As you may imagine, the views of A) a sociologist who was raised on Czech fairy tales and period dramas and B) a film graduate who enjoys horror & harrowing war epics, do not always align. Expect highbrow, lowbrow, applauded and disgraced nuggets of gold (or shit) on celluloid. We do not discriminate on the basis of genre.
There will be spoilers! There will be detail! In contrast to much of my other work, what you’ll read here are not long-marinated analyses, but our thoughts from the minutes after the credits roll. If you really want to get into the discussion, I strongly suggest giving them a watch yourself first, and giving your two cents in the comments. Don’t take our word for it.
Title, release date: Return to Seoul (2022)
Directed by: Davy Chou
Starring: Park Ji-Min, Oh Gwang-Rok & Guka Han
Chosen by: Paula
Synopsis: Twenty-five-year-old Freddie, who was born in Korea and adopted by a French couple as a baby, returns to Seoul for the very first time. A snap decision to track down her biological parents whilst in the city changes her life trajectory.
Our synopsis: Freddie, a Korea-born French adoptee returns to Seoul and asks for local friends’ help in tracking down her biological parents.

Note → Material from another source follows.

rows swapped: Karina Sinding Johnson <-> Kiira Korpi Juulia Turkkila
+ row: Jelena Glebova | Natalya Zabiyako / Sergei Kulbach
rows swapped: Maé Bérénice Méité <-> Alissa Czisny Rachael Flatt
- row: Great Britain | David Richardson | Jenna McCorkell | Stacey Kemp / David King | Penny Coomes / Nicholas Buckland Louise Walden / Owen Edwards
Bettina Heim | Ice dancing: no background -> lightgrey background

When she receives said help, she enters a self-destructive spiral and tells everyone to fuck off whilst being very French, simultaneously disrespecting the local culture and misbehaving at every opportunity.
The verdict
N: I don’t know how this film made it to Cannes. It’s boring. How many people worked on the script? 6? Too many, that’s why. I liked the first half, though.
P: It was super difficult to sympathise with a character this self-destructive and cruel to the people who care about her. It also doesn’t help that she’s an arms dealer. The plot has some great ideas in principle, and it’s such an important topic. But I think a big part of the reason it falls flat is relying on a newcomer1 to do a role justice which requires a ton of emotional complexity, microexpressions etc. I’d be interested to hear whether IRL adoptees feel seen by this film.

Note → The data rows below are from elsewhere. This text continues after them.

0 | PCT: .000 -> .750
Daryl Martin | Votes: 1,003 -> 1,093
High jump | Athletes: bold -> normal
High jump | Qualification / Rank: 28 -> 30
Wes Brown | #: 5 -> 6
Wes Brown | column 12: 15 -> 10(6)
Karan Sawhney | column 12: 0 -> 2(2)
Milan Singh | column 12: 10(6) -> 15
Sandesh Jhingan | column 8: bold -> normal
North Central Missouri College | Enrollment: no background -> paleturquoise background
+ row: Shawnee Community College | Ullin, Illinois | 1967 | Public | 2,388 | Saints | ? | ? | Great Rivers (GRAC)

N: Actually, Ji Min Park has said that she was very reluctant to do the film, unless she had some input on the script.
P: Makes total sense, when you watch her performance. A character that really did stay with me was the biological father (played by Gwang Rok Oh). He perfectly captured this desperation you feel when someone is slipping from your grip - I felt the tragedy of it all, with a side of Fremdschäm2.

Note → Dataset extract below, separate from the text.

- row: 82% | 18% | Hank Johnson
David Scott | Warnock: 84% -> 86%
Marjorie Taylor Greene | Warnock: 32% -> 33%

N: Yes. The film didn’t need to be two hours long, though - it could have been one hour and twenty. You know, the problem with this film is that there’s too much space for emptiness. You could have cut the whole section with the tattoo parlour. They also misused Schwefelgelb’s music and made it look lame.
P: Agree - using a tattooed guy with a shaved head as a plot device and including a techno party in a basement to hammer home that a character is going through a self-destructive period is just…
N: Too many clichés in this film. And she’s just a bit of a dick.
In three words
P: Bitter, frustrating, tragic. 2/5.
N: Pretentious as fuck. 1.8/5
Return to Seoul is Ji Min Park’s first acting gig - she’s a visual artist by trade.
German for vicarious embarassement.
Love this - can I make film suggestions?